Document excerpt:
▬▬▬▬▬▬
When a bank makes a loan, it is not required to have 100% of that amount covered by funds on deposit with it. In reality it only needs to have about 10% of the loan actually covered by funds available to it (I may have the exact amount wrong, and it fluctuates as the BofE set the figure, IIRC).
In double-entry all it has to do is create, say, an account called "General Mortgages", and another one called "Loan account for Joe Bloggs". To represent a loan, one goes positive and the other negative, by exactly the same amount, thus setting up the debt.
So as far as the system is concerned, no money is "created" as the two numbers cancel out, BUT if the currency was broad beans, rather than numbers in a book, it couldn't be done, as the bank's sack of beans, given it by bean depositors (savers), wouldn't hold enough beans to hand out to everyone wanting a mortgage denominated in beans.
This is what makes it "fiat" money - it's imaginary, and the system is based, ultimately on honour. The miserable fact though is that the bank diesn't have a lien on an imaginary pile of beans, it has one on a real-world property. So, if the debt isn't repaid and the bank forecloses, it wins a REAL house in exchange, on the basis of creating money from thin air. This is one reason why mortgage lenders foreclose and sell off property at deep discounts sometimes: in the real world they are winning. And they can still offset the bad debt "loss" against any trading profits!
Shakespeare's maxim, "Never a debtor nor a lender be." is arguably a very wise one. A large proportion of "economic growth" is actually inflationary, meaning it's actually a drop in worth of the currency as the quantity of 'money in circulation' increases, rather than an increase in the absolute value of the country.
As has already been said by Mike, our indebtedness is staggering. It is extremely hard to get an accurate assessment of public debt as the ONS have an annoying habit of parking politically tricky stuff in hard-to-find categories. So, for example, local authority pensions obligations, nuclear decommissioning, some of the bank crash fallout, and re-nationalizing Railtrack, have all at various times been made hard to find in the numbers, because they've caused successive governments embarrassment.
My own back of stamp calculation puts it around 130,000 quid for every average, properly legal, British family. Every single one. And that number does NOT include private debt - mortgages, loans, hire-purchase on cars or household goods, credit cards and overdrafts.
Simply servicing that debt - paying the interest due on public borrowing - accounts for something like one third of all our tax take. I'm being generous with that number, too.
▬▬▬▬▬▬
Provided material:
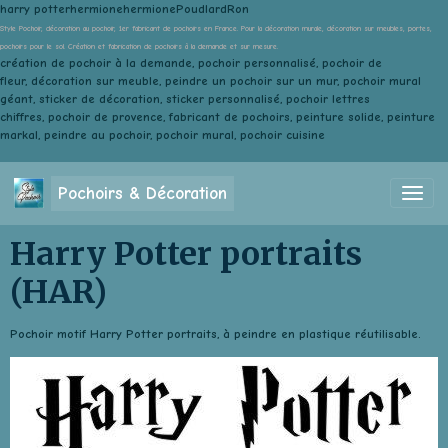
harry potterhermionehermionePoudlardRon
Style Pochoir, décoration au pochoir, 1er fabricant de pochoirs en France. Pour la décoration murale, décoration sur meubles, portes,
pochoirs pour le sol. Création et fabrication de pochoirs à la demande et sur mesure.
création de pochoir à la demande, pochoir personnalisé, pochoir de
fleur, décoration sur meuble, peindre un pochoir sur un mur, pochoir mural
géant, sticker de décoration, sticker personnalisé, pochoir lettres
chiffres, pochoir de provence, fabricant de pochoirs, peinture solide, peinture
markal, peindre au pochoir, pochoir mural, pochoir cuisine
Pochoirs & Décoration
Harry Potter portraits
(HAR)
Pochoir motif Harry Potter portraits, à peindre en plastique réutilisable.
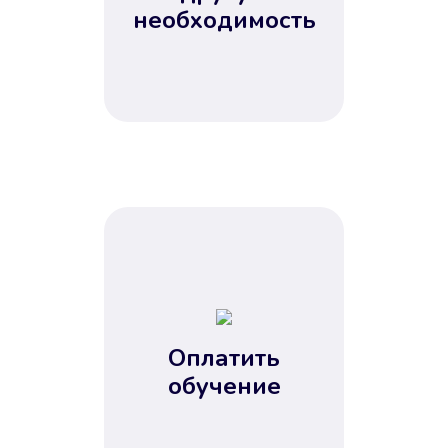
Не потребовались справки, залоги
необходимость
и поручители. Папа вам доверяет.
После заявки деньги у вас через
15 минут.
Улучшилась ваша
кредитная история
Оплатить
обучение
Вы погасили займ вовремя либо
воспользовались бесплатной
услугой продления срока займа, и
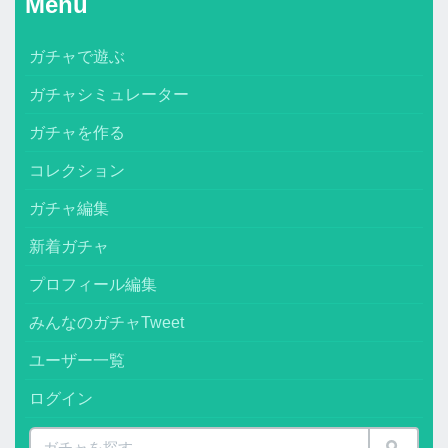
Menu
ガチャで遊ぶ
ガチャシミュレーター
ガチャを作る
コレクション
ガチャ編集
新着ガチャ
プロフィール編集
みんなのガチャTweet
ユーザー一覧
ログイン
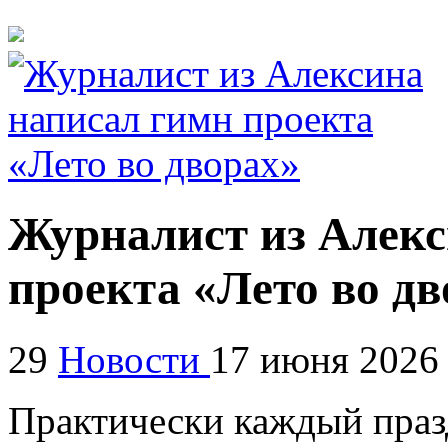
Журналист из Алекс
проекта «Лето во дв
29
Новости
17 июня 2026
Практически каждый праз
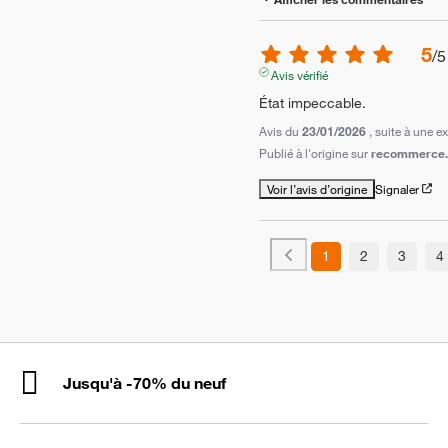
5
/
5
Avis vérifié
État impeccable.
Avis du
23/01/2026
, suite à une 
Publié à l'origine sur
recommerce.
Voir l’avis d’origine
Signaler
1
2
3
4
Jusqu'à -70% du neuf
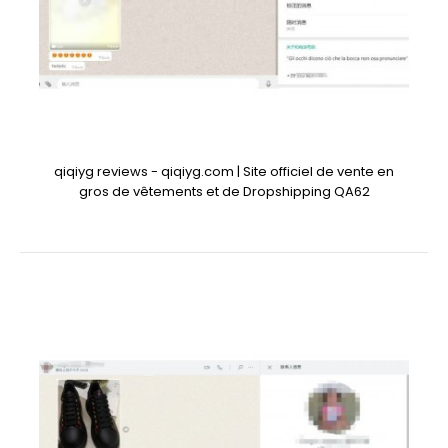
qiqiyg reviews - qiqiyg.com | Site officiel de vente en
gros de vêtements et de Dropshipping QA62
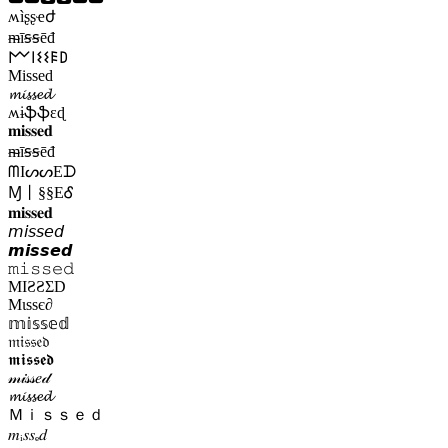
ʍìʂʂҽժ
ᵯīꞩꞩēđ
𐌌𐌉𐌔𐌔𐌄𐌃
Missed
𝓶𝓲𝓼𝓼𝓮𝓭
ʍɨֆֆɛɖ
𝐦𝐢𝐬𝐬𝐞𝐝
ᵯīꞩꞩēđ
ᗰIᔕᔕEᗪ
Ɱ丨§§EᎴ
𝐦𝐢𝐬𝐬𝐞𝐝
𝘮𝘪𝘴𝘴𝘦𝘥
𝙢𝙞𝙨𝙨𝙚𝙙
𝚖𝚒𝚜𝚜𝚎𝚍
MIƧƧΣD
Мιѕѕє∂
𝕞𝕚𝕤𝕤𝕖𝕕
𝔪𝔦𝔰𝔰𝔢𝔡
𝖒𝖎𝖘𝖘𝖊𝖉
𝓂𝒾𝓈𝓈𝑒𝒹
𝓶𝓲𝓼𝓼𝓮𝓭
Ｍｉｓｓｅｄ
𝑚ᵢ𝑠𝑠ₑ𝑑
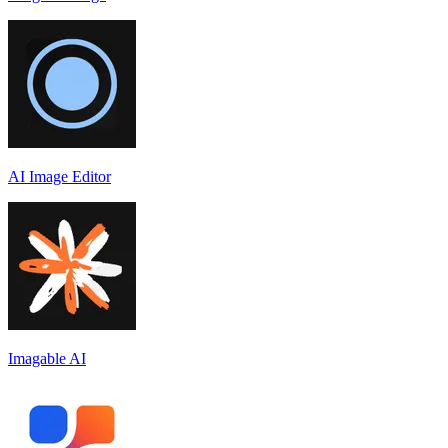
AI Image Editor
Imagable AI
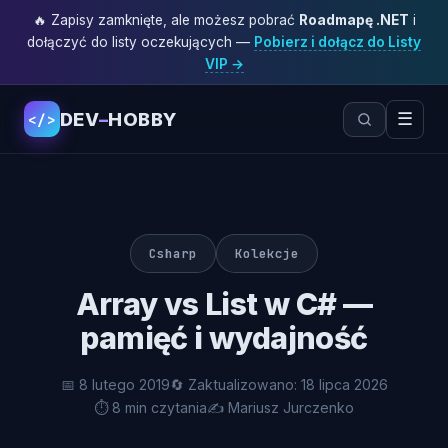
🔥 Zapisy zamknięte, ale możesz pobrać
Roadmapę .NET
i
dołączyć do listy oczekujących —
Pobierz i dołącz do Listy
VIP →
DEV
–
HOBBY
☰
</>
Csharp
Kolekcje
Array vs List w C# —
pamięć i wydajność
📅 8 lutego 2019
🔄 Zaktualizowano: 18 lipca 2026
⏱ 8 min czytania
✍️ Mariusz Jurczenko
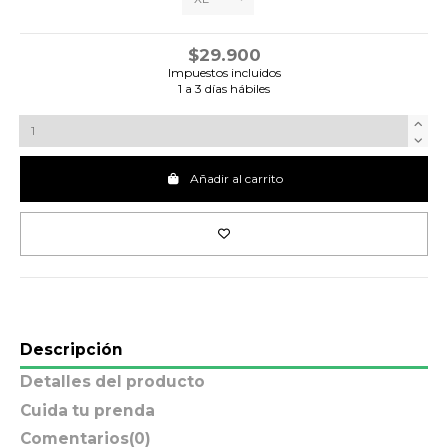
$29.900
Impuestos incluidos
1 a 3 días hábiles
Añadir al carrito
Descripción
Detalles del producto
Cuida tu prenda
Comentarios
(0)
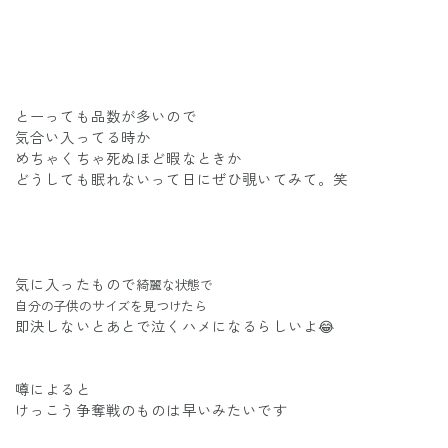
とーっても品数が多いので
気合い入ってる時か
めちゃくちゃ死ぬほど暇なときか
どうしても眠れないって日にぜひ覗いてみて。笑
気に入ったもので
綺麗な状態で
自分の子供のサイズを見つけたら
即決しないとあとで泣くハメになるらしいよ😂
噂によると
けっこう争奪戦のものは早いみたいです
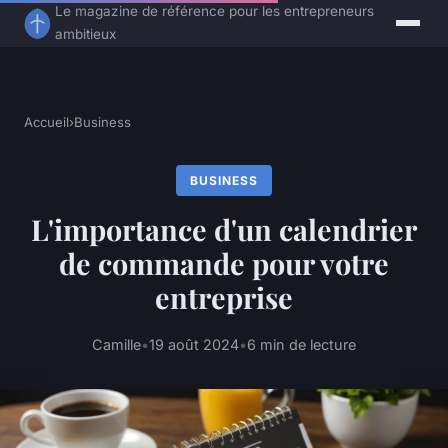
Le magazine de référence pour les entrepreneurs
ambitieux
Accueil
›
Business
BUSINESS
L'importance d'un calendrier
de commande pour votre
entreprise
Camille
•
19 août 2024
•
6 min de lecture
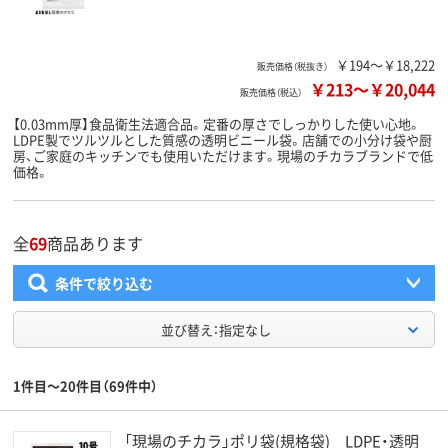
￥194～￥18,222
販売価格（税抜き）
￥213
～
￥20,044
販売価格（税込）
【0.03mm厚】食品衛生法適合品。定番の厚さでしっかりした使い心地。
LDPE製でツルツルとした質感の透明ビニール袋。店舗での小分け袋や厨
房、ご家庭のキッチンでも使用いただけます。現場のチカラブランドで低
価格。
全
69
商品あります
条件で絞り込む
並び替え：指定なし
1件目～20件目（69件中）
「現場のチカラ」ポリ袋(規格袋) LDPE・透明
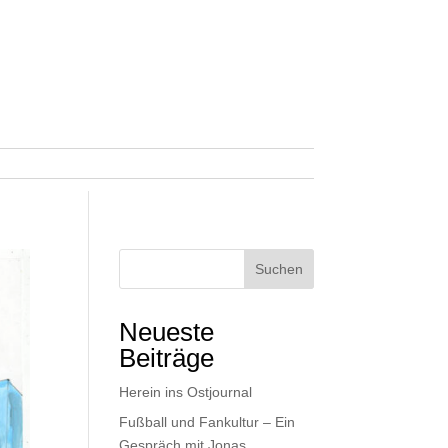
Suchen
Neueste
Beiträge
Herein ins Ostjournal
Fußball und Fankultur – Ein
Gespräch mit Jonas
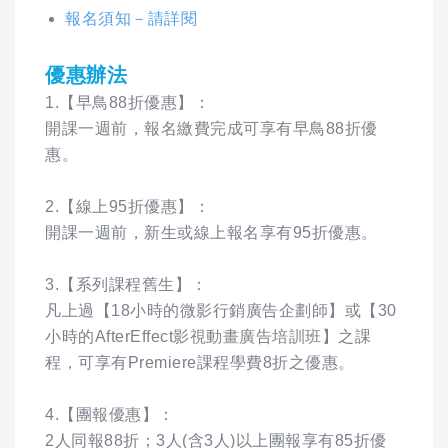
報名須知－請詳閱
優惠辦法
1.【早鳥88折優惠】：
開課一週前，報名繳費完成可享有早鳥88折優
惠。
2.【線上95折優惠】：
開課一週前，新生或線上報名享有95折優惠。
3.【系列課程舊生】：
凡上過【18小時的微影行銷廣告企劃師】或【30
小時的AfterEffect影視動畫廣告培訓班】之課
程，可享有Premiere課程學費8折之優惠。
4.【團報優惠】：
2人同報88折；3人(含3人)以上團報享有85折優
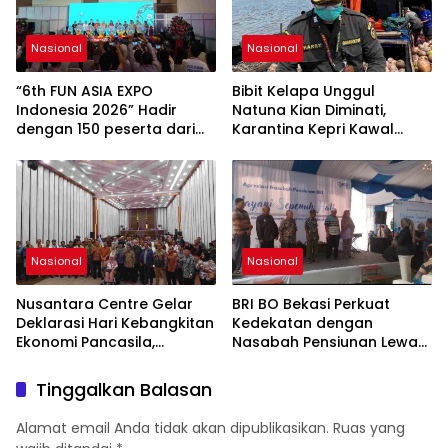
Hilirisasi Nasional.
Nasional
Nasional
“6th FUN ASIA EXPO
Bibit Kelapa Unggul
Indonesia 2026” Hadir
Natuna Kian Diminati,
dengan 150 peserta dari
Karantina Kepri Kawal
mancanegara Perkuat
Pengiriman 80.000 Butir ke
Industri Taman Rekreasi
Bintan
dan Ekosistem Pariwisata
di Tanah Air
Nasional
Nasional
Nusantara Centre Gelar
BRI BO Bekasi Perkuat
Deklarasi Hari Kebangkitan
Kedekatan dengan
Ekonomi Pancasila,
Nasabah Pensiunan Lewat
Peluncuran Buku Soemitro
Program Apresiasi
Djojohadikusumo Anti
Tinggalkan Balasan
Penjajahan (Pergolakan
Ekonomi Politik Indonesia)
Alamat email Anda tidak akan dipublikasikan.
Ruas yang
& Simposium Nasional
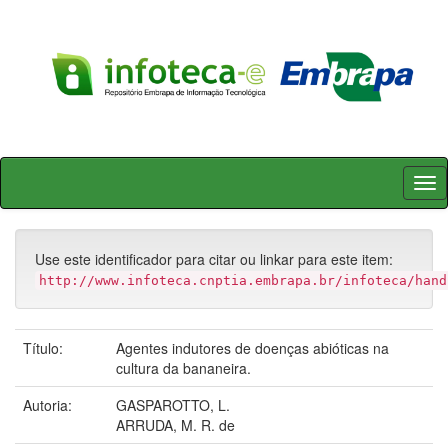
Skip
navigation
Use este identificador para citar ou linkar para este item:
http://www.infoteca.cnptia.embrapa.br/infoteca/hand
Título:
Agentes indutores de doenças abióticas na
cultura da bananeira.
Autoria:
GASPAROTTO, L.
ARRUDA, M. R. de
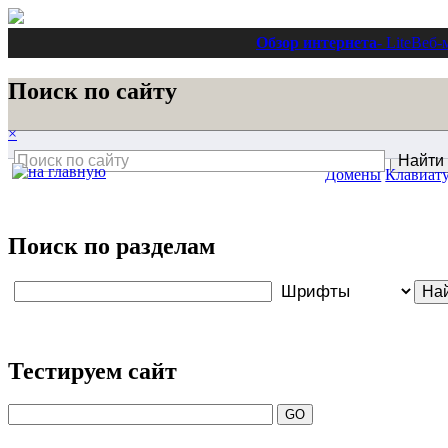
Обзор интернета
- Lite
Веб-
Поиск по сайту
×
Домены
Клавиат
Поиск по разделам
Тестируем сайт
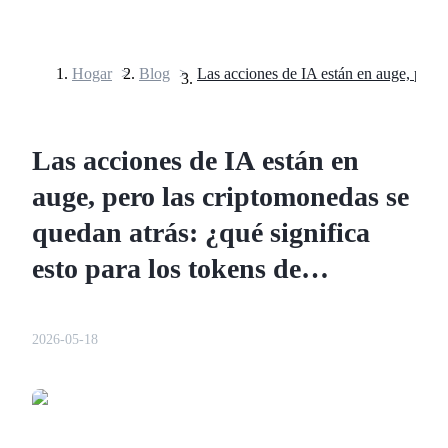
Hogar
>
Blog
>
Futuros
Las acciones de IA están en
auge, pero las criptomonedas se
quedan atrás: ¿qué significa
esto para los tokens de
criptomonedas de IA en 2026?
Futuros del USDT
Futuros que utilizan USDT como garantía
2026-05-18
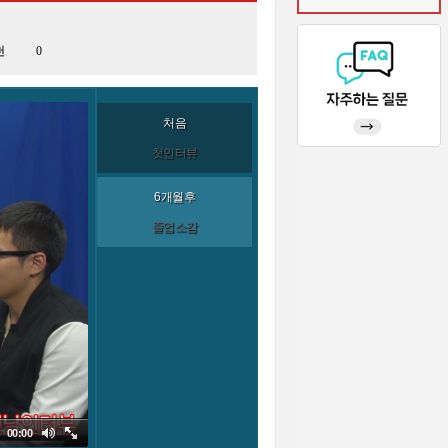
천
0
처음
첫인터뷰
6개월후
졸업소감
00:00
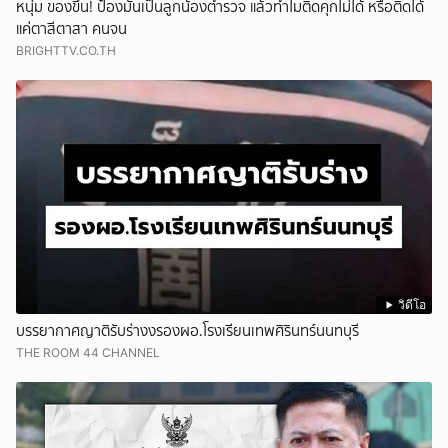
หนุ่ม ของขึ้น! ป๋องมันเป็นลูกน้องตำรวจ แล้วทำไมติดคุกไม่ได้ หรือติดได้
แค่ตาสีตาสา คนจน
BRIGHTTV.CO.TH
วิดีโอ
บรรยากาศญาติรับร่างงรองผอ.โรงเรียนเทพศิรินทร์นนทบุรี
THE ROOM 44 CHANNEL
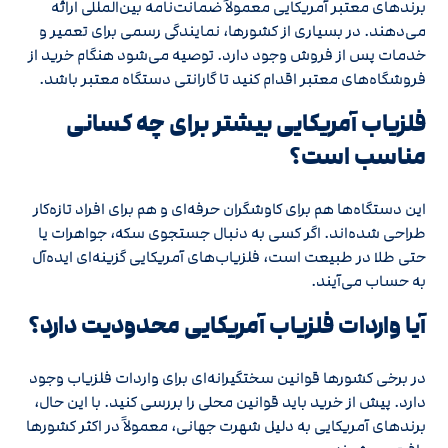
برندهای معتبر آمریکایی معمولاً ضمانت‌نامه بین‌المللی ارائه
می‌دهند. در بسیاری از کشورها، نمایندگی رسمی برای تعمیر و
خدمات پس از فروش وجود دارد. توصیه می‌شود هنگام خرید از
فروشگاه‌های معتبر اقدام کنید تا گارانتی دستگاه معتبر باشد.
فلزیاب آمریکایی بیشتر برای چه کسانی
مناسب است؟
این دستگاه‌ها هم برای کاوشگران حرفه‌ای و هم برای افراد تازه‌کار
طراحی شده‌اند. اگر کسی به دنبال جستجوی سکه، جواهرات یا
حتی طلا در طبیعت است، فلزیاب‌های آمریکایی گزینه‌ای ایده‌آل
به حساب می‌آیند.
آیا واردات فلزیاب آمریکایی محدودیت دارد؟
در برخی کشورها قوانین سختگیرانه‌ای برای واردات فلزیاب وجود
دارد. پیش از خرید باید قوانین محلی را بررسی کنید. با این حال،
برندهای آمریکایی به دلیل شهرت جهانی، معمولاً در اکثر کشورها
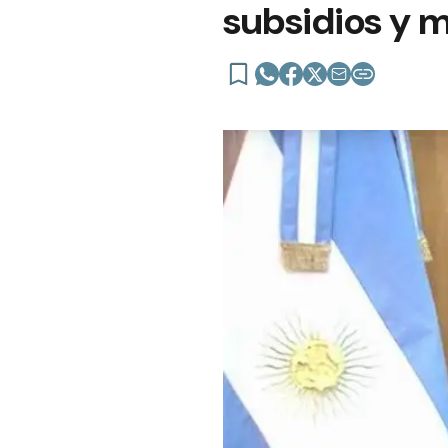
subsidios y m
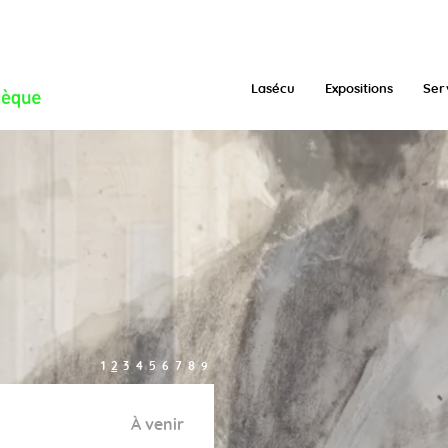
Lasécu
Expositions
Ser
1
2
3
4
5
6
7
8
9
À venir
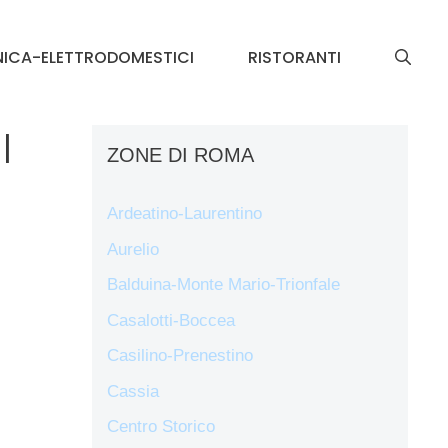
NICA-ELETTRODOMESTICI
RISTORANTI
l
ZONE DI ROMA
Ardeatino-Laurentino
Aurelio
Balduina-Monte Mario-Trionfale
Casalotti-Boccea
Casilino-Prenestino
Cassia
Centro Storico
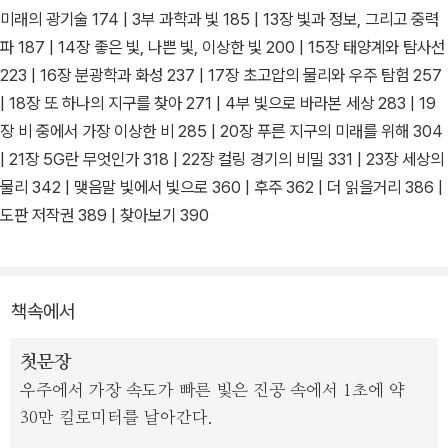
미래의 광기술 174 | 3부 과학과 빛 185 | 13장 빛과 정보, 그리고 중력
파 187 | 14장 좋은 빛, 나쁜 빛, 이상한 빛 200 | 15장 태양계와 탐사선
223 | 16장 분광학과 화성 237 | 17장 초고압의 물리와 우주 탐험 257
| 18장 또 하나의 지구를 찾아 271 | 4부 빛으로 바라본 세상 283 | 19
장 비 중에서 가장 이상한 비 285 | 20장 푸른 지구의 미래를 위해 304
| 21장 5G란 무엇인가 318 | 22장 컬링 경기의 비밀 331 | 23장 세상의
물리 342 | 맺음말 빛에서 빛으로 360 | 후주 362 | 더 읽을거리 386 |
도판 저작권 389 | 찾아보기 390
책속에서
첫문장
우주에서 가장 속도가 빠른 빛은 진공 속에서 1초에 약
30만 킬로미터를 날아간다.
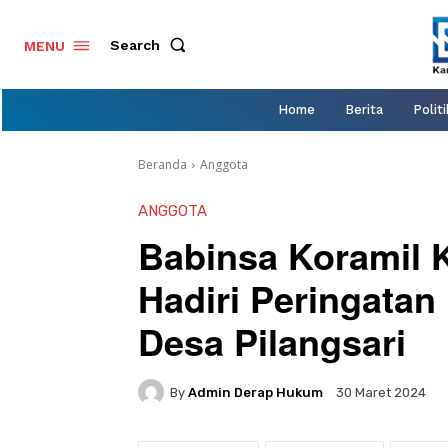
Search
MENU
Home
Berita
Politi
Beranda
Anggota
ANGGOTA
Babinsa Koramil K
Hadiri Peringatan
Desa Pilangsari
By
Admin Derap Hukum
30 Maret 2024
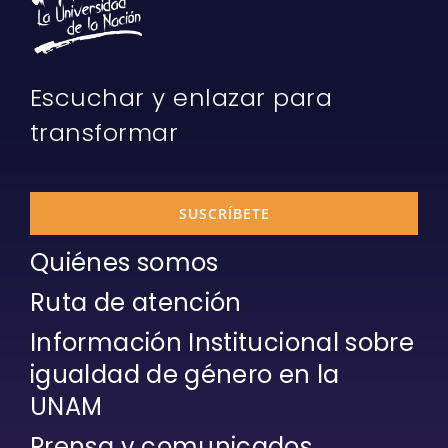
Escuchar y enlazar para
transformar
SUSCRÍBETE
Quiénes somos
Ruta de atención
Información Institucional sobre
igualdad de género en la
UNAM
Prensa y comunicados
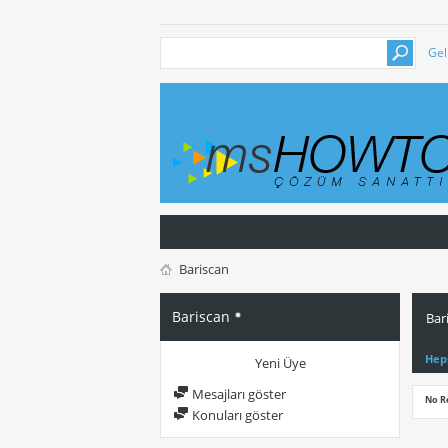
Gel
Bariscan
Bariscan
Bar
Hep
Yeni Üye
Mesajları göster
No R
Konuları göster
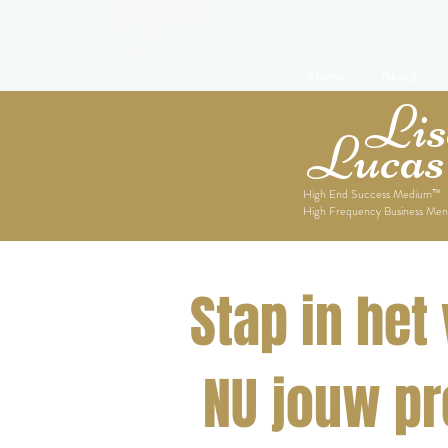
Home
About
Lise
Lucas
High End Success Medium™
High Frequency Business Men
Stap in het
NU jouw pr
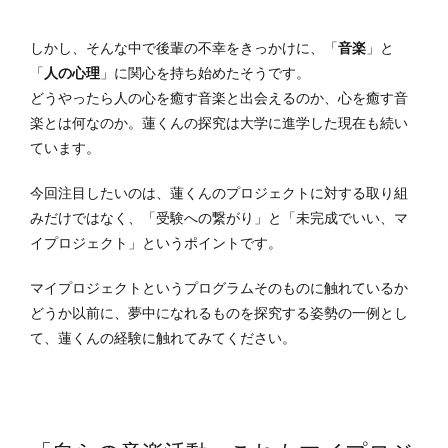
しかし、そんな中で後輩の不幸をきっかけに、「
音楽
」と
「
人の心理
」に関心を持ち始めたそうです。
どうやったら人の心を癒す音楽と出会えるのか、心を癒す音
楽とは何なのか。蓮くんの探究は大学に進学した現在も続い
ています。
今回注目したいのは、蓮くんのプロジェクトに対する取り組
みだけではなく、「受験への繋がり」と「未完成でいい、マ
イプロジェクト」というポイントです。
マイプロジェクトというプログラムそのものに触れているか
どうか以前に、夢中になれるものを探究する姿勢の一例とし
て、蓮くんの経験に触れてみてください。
▬▬▬▬▬▬
Task list:
1. In the text on bank lending above, what are the two accounts in the double-entry example of setting up a loan?
2. Does the text on bank lending agree with each of these statements? (a) The writer's per-family figure for public debt includes private debt such as mortgages and credit cards. (b) Paying the interest on public borrowing takes something like a third of all tax revenue. (c) A bank that forecloses gains a real house.
3. How would you translate this sentence from the text on bank lending into Spanish: "It is extremely hard to get an accurate assessment of public debt as the ONS have an annoying habit of parking politically tricky stuff in hard-to-find categories."

Numbered responses:
1. "General Mortgages" and "Loan account for Joe Bloggs"

2.
(a) No: "And that number does NOT include private debt"
(b) Yes: "accounts for something like one third of all our tax take"
(c) Yes: "it wins a REAL house in exchange"

3. Es extremadamente difícil obtener una evaluación precisa de la deuda pública, ya que la ONS tiene la molesta costumbre de aparcar los asuntos políticamente delicados en categorías difíciles de encontrar.